**Text section**

● ● ● ● ● ● ●

The Massachusetts Supreme Judicial Court held that a police officer may order a driver of a motor vehicle to exit the vehicle during a traffic stop if the officer has a reasonable suspicion that the driver poses a threat to officer’s safety.  

An exit order is a minimally intrusive intrusion on the driver’s liberty, and is justified by the need to protect the officer from harm. The court also emphasized that an exit order must be based on specific and articulable facts that create a reasonable suspicion of danger, and must be narrowly tailored to the circumstances of the stop.

An exit order is not constitutionally justified based solely on a traffic violation. See Commonwealth v. Amado, 474 Mass. 147, 151 (2016). Thus, to be lawful, the exit order can only be justified based on events or observations made by the officers after they stopped the defendant’s vehicle.

Where a vehicle has been stopped for an observed traffic violation, an exit order issued to a driver or passenger of the vehicle is justified if (1) police are warranted in the belief that the safety of the officers or others is threatened; (2) police have reasonable suspicion of criminal activity; or (3) police are conducting a search of the vehicle on other grounds.

● ● ● ● ● ● ●

**Records**
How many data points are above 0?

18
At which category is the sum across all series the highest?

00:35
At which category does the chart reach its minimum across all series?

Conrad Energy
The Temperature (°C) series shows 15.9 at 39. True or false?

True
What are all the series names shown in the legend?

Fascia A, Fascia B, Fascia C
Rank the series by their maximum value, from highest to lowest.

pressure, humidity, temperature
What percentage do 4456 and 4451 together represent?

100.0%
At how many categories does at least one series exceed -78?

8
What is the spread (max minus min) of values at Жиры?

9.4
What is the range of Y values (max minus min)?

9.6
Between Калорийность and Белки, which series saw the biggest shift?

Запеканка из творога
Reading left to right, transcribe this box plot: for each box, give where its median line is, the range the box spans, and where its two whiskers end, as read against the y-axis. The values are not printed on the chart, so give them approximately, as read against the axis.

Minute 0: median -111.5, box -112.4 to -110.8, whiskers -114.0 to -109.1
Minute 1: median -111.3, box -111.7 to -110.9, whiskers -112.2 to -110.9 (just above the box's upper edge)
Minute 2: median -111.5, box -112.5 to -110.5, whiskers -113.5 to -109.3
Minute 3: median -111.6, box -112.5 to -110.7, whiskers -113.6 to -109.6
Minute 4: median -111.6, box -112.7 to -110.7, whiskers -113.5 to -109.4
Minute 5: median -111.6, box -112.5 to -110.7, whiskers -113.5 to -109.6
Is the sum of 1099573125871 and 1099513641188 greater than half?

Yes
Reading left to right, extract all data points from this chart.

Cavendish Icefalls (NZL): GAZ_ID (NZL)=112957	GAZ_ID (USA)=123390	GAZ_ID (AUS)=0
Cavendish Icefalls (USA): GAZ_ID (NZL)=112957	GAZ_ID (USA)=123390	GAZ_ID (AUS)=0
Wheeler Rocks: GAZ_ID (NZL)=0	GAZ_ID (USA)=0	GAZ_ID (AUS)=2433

● ● ● ● ● ● ●

**Task requirements**
1. Translate this sentence from the passage on exit orders into Spanish: "An exit order is not constitutionally justified based solely on a traffic violation."
2. Swap "reasonable suspicion" for "well-founded suspicion" in the passage on exit orders, and write out the part starting with "The Massachusetts Supreme" and going on through "of the stop.".
The rows can be set aside, since they play no part here.

**Answers provided**
1. Una orden de salida no está justificada constitucionalmente basándose únicamente en una infracción de tránsito.

2.
The Massachusetts Supreme Judicial Court held that a police officer may order a driver of a motor vehicle to exit the vehicle during a traffic stop if the officer has a well-founded suspicion that the driver poses a threat to officer’s safety.  

An exit order is a minimally intrusive intrusion on the driver’s liberty, and is justified by the need to protect the officer from harm. The court also emphasized that an exit order must be based on specific and articulable facts that create a well-founded suspicion of danger, and must be narrowly tailored to the circumstances of the stop.